Semua sepakat Pasal 7 Ayat (1) UU 1/1974 yang mensyaratkan usia minimal perempuan menikah 16 tahun dan laki-laki 19 tahun tidak bisa lagi diterapkan karena perbedaan usia tersebut sangat diskriminasi.
Komitmen dan langkah pemerintah untuk mempercepat revisi UU Perkawinan Anak disambut gembira kalangan organisasi masyarakat sipil yang selama ini gencar mengampanyekan Stop Perkawinan Anak. Bahkan Zumrotin K Susilo (YKP) dan Misiyah Lia (Kapal Perempuan) menilai langkah tersebut merupakan kemajuan yang besar. Keduanya berharap batas minimal usia perkawinan sama yakni usia 21 tahun untuk laki-laki dan perempuan.

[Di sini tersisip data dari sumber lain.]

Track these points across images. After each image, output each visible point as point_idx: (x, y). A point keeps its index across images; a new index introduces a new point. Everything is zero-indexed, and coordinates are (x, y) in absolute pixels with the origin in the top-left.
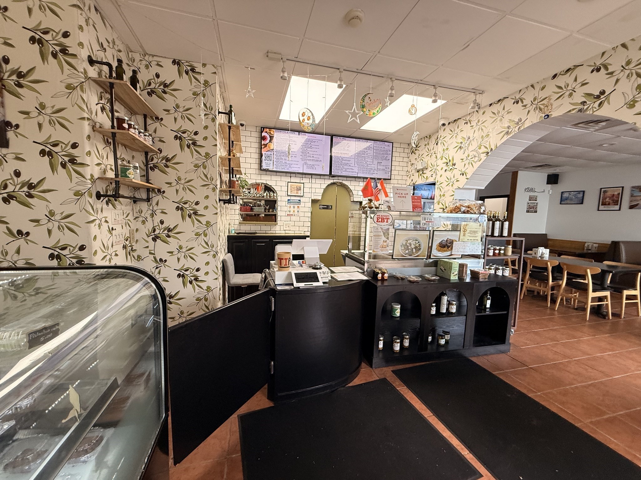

Kendati demikian, sebagian besar peserta pertemuan juga menyoroti praktik perkawinan anak yang terus terjadi karena tingginya angka dispensasi perkawinan. Ketua Komnas Perempuan Azriana mengatakan, angka dispensasi perkawinan tiap tahun mencapai 8.000 kasus (2018). Karena itu upaya merevisi UU Perkawinan harus dibarengi dengan perbaikan sistem pendidikan.
Menutup pertemuan tersebut, Lenny menyatakan upaya mempercepat revisi UU Perkawinan terkait usia minimal perkawinan merupakan wujud kepedulian terhadap anak-anak Indonesia, demi kepentingan terbaik bagi sekitar 80 juta anak-anak di Indonesia. Selanjutnya, setelah pertemuan tersebut akan ada tim teknis antara KPPPA dan Kemenag, yang akan dilanjutkan pertemuan.